- **Work instruction**
Identify every line in the records below that contains the word "Michèle", and copy each of those lines in full.

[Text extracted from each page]
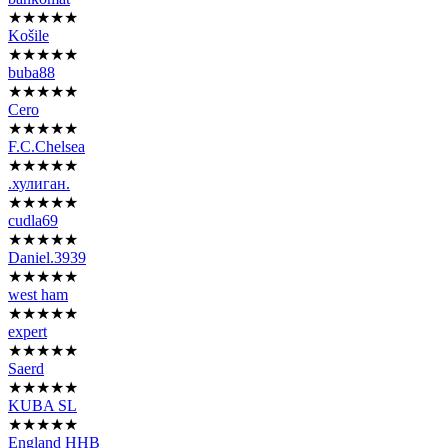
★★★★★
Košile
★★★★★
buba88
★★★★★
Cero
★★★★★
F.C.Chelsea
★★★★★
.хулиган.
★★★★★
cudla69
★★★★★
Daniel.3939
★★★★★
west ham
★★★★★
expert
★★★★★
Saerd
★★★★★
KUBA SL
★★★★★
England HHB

==

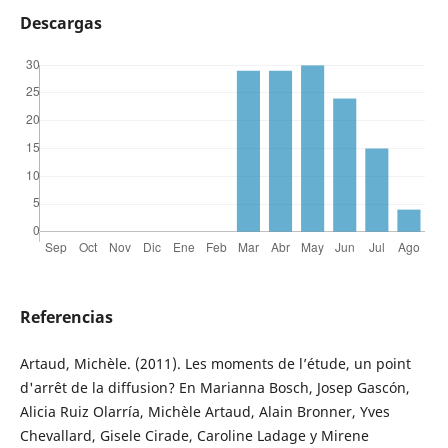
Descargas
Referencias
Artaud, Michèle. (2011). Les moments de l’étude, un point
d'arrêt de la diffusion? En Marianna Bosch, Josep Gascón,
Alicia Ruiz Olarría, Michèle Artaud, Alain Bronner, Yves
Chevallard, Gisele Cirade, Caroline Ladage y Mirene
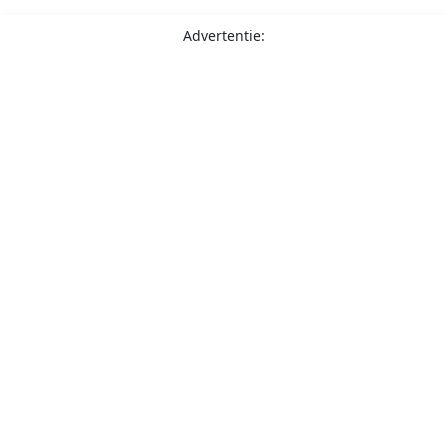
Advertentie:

...

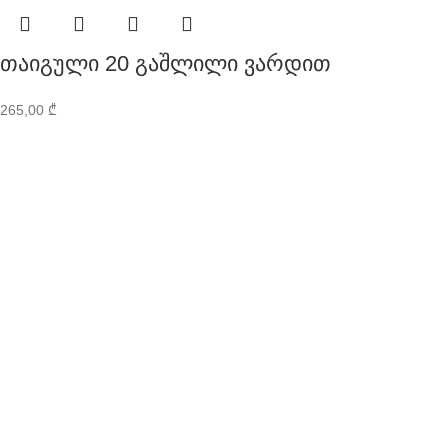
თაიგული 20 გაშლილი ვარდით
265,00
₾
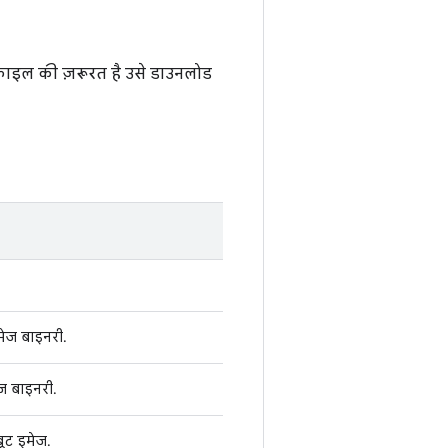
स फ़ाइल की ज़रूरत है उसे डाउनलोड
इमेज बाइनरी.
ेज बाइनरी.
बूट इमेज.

- **Answer box**
Artaud, Michèle. (2011). Les moments de l’étude, un point
Alicia Ruiz Olarría, Michèle Artaud, Alain Bronner, Yves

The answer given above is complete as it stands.